Running very slow

Question

Running very slow

reddiamond1234 opened this issue a year ago · comments

Hi, my alpaca is running very slow and i dont know why. i am running it on ubuntu VM, with hardware specs Intel(R) Xeon(R) CPU E5-2696 v2 @ 2.50GHz, RAM 64 GB, no GPU. any tips?

supportend · Answer 1 · Fri Apr 14 2023 15:25:45 GMT+0800 (China Standard Time)

How many cpu cores are assigned to the virtual machine? The cpu has 12 cores and 24 threads, you start the program with -t 12? And which model do you use?

jan jovan · Answer 2 · Fri Apr 14 2023 16:42:37 GMT+0800 (China Standard Time)

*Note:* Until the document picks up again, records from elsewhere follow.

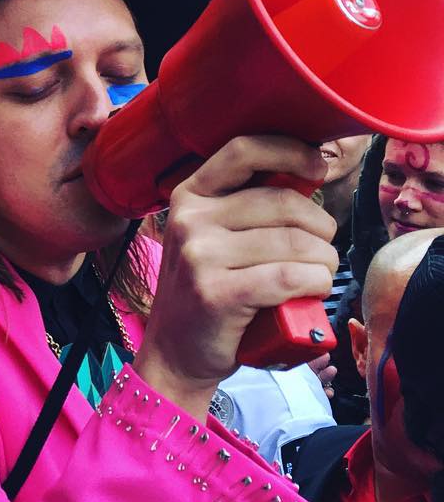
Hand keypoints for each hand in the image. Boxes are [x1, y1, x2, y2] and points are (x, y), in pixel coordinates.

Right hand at [135, 136, 336, 416]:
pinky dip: (315, 284)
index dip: (290, 150)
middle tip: (323, 250)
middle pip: (284, 202)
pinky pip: (290, 277)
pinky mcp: (216, 293)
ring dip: (324, 262)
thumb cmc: (210, 290)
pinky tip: (312, 291)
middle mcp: (189, 219)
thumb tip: (311, 171)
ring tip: (318, 274)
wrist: (177, 352)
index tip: (319, 165)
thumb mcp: (214, 236)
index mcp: (189, 195)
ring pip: (295, 243)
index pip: (243, 149)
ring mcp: (199, 256)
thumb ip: (249, 205)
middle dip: (322, 228)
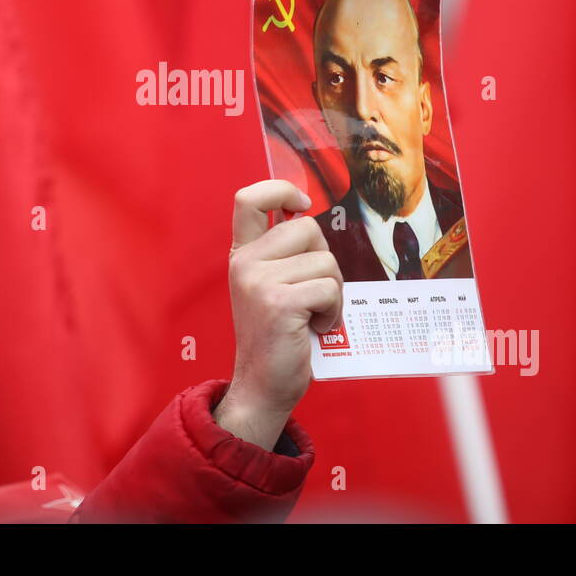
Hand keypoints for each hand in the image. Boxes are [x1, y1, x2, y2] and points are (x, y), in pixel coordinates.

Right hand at [214, 179, 343, 450]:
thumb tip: (311, 219)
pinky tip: (316, 328)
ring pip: (325, 261)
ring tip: (313, 315)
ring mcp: (259, 282)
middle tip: (312, 293)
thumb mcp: (268, 285)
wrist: (262, 386)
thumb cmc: (277, 336)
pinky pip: (329, 289)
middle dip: (324, 259)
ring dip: (332, 291)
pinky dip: (333, 311)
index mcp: (242, 255)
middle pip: (307, 228)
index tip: (301, 205)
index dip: (280, 189)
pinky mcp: (279, 303)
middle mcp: (245, 263)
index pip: (249, 198)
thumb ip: (282, 254)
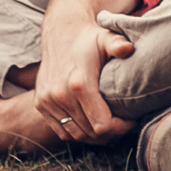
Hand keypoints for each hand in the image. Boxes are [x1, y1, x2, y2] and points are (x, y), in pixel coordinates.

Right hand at [32, 5, 136, 143]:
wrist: (60, 34)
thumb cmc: (89, 40)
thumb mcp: (106, 38)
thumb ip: (118, 44)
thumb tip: (128, 49)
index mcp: (79, 83)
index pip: (102, 124)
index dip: (120, 127)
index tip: (130, 120)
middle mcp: (60, 95)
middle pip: (90, 133)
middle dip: (110, 133)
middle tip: (123, 125)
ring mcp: (48, 101)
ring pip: (76, 135)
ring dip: (94, 136)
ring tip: (109, 127)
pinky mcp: (40, 104)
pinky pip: (61, 131)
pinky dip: (77, 133)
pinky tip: (91, 125)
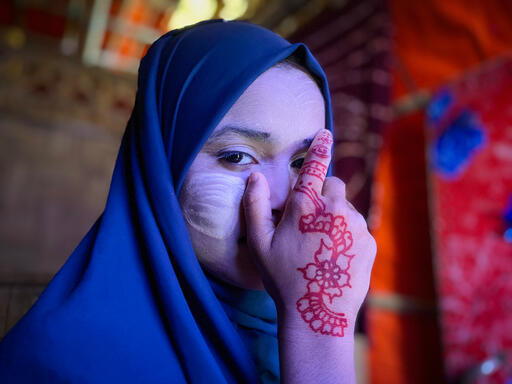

How many cpu cores are assigned to the virtual machine? The cpu has 12 cores and 24 threads, you start the program with -t 12? And which model do you use?

Architecture: x86_64
CPU op-mode(s): 32-bit, 64-bit
Address sizes: 42 bits physical, 48 bits virtual
Byte Order: Little Endian
CPU(s): 22
On-line CPU(s) list: 0-21
Vendor ID: GenuineIntel
Model name: Intel(R) Xeon(R) CPU E5-2696 v2 @ 2.50GHz
CPU family: 6
Model: 62
Thread(s) per core: 1
Core(s) per socket: 11
Socket(s): 2
Stepping: 4

i changed code to run on 18 threads, because it always defaults to 4, even with 18 threads is slow

supportend · Answer 3 · Fri Apr 14 2023 17:05:40 GMT+0800 (China Standard Time)

My cpu has 16 threads, but only 8 physical cores, with 8 threads it's faster on my system. Do you use the 7B, 13B or 30B model and how much time per token?
You can get it like this:

./chat -m ggml-alpaca-30b-q4.bin --color -t 8 --temp 0.8 -p "Write a text about Linux, 50 words long."
...
634.18 ms per token

Adjust the model filename/path and the threads. On my system the text generation with the 30b model is not fast too.

jan jovan · Answer 4 · Fri Apr 14 2023 19:50:17 GMT+0800 (China Standard Time)

My cpu has 16 threads, but only 8 physical cores, with 8 threads it's faster on my system. Do you use the 7B, 13B or 30B model and how much time per token? You can get it like this:
./chat -m ggml-alpaca-30b-q4.bin --color -t 8 --temp 0.8 -p "Write a text about Linux, 50 words long."
...
634.18 ms per token
Adjust the model filename/path and the threads. On my system the text generation with the 30b model is not fast too.

I'm using 7B version. here is same 'prompt' you had (./chat -m ggml-alpaca-7b-q4.bin --color -t 8 --temp 0.8 -p "Write a text about Linux, 50 words long.")

main: mem per token = 14434244 bytes
main: load time = 4293.24 ms
main: sample time = 172.82 ms
main: predict time = 372913.59 ms / 2155.57 ms per token
main: total time = 386418.75 ms

Gary Mulder · Answer 5 · Fri Apr 14 2023 21:01:33 GMT+0800 (China Standard Time)

It is memory bound.

model.type	model.size	quantization	blas	context.size	eta	perplexity	efficiency
llama	7B	q4_0	1	2048	0.96	5.56	0.19
llama	7B	q4_0	1	1024	0.67	5.71	0.26
alpaca	7B	q4_0	1	2048	0.95	5.77	0.18
alpaca	7B	q4_0	1	1024	0.67	5.93	0.25
llama	7B	q4_0	1	512	0.53	6.46	0.29
alpaca	7B	q4_0	1	512	0.53	6.65	0.28

YMMV with alpacas.

Kifah Meeran · Answer 6 · Sat Apr 15 2023 21:12:35 GMT+0800 (China Standard Time)

@reddiamond1234, have you tried compiling from source? See #88 .

Went from 4868.26 ms per token to 890.21 ms per token for me when testing ./chat -m ggml-alpaca-30b-q4.bin --color -t 8 --temp 0.8 -p "Write a text about Linux, 50 words long." (7B model)

jan jovan · Answer 7 · Wed Apr 19 2023 16:40:53 GMT+0800 (China Standard Time)

@reddiamond1234, have you tried compiling from source? See #88 .

Went from 4868.26 ms per token to 890.21 ms per token for me when testing ./chat -m ggml-alpaca-30b-q4.bin --color -t 8 --temp 0.8 -p "Write a text about Linux, 50 words long." (7B model)

problem was with my CPU, there are no AVX and it makes it slow.